Ticker | No of HFs with positions | Total Value of HF Positions (x1000) | Change in HF Position |
---|---|---|---|
ERIC | 19 | 228837 | 0 |
BBVA | 9 | 274525 | 2 |
DXCM | 49 | 1634192 | -7 |
KMI | 38 | 1032764 | 0 |
DD | 57 | 1653192 | 8 |
EA | 56 | 2022602 | 12 |
AIG | 39 | 2744991 | 6 |
Average | 38.1 | 1370158 | 3 |
View table here if you experience formatting issues.

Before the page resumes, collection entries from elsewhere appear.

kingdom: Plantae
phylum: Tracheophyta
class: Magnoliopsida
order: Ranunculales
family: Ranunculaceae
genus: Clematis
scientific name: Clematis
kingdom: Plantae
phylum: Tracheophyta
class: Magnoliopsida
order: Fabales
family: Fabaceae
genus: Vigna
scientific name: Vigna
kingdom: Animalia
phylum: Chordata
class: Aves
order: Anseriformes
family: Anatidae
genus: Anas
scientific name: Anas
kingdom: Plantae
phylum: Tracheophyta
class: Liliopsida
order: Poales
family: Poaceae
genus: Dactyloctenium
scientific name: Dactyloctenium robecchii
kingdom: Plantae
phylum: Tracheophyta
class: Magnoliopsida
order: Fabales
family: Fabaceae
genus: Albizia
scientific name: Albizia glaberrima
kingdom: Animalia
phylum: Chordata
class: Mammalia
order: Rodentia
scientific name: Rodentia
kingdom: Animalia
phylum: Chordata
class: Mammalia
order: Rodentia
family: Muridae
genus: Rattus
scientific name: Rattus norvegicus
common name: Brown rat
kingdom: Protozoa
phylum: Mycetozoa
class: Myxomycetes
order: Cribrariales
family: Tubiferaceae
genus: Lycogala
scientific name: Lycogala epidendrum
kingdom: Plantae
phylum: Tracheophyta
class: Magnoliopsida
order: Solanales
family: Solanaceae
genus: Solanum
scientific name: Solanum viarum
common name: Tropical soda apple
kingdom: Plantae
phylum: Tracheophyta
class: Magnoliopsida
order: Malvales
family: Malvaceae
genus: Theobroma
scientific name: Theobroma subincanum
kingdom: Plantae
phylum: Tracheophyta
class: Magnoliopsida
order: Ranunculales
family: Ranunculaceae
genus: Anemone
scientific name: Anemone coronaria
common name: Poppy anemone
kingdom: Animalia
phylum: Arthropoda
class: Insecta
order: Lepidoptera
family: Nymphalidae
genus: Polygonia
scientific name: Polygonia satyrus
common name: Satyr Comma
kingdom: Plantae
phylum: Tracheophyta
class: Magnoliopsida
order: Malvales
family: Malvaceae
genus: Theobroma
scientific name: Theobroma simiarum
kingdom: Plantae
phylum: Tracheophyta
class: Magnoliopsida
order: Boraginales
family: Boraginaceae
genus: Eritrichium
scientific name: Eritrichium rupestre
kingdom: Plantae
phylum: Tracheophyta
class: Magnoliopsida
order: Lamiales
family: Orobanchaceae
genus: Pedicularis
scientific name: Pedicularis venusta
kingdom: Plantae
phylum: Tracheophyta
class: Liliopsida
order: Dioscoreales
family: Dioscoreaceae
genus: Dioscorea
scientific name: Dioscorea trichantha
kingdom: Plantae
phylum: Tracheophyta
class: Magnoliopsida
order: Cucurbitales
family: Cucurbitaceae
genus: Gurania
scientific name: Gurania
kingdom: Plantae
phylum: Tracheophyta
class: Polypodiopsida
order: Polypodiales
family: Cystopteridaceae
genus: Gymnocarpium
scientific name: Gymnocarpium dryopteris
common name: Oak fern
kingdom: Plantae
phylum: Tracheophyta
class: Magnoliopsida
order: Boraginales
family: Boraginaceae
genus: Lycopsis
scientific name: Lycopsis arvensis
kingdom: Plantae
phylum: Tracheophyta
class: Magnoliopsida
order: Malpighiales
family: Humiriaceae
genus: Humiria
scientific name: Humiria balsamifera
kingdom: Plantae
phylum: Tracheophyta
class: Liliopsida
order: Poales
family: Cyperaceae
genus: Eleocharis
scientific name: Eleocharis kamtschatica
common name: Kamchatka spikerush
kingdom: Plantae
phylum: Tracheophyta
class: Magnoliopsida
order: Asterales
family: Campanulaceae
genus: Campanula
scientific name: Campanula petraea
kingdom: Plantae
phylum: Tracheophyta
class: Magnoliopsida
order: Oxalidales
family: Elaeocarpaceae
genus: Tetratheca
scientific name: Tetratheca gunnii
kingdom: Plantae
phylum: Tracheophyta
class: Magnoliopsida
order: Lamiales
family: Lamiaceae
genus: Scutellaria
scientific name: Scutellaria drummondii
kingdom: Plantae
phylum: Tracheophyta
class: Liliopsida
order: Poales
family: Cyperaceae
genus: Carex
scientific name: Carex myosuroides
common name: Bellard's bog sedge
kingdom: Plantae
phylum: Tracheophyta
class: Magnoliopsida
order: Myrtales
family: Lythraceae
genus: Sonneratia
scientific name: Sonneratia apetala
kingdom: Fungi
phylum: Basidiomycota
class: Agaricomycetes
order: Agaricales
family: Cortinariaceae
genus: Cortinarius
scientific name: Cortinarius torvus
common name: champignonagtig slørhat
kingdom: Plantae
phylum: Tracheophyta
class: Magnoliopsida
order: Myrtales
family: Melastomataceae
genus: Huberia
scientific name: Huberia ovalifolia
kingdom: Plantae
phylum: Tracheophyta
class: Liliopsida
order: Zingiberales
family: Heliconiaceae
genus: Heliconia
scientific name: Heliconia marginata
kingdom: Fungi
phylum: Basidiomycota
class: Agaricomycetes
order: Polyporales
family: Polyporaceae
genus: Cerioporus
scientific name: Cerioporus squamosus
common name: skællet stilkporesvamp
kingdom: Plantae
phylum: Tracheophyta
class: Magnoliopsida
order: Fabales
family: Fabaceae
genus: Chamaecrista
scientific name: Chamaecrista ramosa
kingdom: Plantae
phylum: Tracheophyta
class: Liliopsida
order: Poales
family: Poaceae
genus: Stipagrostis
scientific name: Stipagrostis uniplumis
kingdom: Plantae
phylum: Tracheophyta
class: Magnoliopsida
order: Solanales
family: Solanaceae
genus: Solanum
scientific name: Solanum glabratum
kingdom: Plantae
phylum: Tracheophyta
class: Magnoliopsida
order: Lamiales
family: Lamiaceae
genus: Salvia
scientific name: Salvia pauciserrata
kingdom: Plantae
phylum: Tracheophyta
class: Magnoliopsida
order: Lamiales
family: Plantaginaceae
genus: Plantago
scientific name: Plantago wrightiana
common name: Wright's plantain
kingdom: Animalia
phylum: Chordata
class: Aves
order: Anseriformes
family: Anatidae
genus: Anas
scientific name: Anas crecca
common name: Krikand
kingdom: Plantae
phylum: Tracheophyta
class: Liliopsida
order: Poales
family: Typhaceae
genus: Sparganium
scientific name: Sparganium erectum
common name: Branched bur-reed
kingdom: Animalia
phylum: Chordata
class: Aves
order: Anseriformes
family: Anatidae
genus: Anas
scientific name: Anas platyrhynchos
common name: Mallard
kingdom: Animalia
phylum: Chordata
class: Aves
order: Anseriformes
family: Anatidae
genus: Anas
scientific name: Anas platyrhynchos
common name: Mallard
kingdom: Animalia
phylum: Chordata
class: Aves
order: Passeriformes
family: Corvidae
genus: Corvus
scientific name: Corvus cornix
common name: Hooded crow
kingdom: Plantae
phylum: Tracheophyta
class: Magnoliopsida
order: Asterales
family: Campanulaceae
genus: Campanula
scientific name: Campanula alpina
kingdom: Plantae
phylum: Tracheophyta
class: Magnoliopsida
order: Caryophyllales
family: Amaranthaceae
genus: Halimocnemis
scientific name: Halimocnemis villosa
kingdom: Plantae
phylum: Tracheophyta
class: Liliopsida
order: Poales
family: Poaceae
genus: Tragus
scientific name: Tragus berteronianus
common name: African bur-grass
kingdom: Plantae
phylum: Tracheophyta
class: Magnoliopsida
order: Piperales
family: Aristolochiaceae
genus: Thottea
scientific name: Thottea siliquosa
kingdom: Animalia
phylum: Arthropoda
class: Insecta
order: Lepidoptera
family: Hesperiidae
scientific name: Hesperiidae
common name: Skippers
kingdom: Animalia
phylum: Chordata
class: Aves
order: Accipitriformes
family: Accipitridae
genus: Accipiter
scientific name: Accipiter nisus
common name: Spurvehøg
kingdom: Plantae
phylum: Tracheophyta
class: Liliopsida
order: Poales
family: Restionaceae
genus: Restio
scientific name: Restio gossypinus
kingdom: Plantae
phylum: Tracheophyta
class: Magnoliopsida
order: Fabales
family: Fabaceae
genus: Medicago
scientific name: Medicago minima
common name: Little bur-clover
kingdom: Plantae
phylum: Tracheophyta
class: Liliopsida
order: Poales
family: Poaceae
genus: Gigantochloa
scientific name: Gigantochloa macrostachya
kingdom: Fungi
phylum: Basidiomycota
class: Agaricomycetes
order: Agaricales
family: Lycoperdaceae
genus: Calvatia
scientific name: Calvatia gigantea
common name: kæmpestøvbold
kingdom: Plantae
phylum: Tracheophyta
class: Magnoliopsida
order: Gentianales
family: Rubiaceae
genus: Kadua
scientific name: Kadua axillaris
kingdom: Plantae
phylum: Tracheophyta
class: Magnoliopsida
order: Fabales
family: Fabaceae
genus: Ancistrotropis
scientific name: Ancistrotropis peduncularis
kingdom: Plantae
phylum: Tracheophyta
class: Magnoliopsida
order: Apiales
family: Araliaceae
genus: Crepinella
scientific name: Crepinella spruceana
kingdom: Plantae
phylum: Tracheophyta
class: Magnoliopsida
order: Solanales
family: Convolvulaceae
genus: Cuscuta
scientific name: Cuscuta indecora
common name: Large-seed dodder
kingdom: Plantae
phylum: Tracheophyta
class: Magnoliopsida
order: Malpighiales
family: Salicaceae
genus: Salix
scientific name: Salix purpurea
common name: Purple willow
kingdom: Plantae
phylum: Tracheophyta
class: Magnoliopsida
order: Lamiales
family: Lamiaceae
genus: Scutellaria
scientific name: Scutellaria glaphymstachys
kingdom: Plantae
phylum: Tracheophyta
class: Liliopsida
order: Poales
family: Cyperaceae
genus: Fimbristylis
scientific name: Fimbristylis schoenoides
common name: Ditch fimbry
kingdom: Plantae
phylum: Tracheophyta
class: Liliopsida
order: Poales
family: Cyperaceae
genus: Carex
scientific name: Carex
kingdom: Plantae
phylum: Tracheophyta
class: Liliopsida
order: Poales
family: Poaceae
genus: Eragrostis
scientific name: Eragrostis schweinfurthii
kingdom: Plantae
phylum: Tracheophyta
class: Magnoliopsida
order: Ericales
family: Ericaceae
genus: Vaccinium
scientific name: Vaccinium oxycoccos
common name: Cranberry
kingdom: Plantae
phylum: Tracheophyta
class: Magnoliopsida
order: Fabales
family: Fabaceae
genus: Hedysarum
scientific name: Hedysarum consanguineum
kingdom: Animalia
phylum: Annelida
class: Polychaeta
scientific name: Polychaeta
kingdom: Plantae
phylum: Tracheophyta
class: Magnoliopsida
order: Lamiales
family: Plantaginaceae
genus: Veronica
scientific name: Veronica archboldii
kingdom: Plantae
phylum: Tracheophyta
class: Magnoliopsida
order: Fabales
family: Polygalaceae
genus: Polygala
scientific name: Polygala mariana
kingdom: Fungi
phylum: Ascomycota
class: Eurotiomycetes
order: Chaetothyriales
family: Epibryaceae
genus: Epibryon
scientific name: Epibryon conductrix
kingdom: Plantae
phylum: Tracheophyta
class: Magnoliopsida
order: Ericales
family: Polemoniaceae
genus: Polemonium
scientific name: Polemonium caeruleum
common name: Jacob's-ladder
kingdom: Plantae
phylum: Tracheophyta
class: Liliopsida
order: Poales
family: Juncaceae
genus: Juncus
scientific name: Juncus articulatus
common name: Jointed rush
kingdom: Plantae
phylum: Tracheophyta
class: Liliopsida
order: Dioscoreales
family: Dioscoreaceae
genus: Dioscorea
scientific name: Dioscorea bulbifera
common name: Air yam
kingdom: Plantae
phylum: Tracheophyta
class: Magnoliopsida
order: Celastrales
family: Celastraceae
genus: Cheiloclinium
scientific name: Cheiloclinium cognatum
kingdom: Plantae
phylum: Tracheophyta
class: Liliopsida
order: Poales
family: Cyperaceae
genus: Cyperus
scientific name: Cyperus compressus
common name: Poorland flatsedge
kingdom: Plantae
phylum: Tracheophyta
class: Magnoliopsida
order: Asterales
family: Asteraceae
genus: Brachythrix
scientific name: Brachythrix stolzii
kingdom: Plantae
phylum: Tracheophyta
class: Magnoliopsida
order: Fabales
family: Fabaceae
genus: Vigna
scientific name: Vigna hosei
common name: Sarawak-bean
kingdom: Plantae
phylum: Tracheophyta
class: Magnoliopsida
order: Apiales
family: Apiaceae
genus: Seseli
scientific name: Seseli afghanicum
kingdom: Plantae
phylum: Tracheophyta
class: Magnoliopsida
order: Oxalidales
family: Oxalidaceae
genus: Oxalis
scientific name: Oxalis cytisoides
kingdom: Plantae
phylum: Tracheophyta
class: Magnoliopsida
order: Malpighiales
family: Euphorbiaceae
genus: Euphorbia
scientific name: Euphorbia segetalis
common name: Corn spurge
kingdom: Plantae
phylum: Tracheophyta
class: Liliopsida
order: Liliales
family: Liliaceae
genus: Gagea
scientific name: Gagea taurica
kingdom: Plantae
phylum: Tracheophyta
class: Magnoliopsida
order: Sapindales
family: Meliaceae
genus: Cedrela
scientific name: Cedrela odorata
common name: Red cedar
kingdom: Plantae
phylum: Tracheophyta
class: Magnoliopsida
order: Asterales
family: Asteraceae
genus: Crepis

As you can see these stocks had an average of 38.1 hedge funds with bullish positions and the average amount invested in these stocks was $1370 million. That figure was $2057 million in SNPS’s case. DuPont de Nemours Inc (NYSE:DD) is the most popular stock in this table. On the other hand Banco Bilbao Vizcaya Argentaria SA (NYSE:BBVA) is the least popular one with only 9 bullish hedge fund positions. Synopsys, Inc. (NASDAQ:SNPS) is not the most popular stock in this group but hedge fund interest is still above average. Our overall hedge fund sentiment score for SNPS is 70.7. Stocks with higher number of hedge fund positions relative to other stocks as well as relative to their historical range receive a higher sentiment score. Our calculations showed that top 5 most popular stocks among hedge funds returned 95.8% in 2019 and 2020, and outperformed the S&P 500 ETF (SPY) by 40 percentage points. These stocks gained 29.6% in 2021 through November 5th and still beat the market by 3.1 percentage points. Hedge funds were also right about betting on SNPS as the stock returned 23.6% since the end of Q2 (through 11/5) and outperformed the market. Hedge funds were rewarded for their relative bullishness.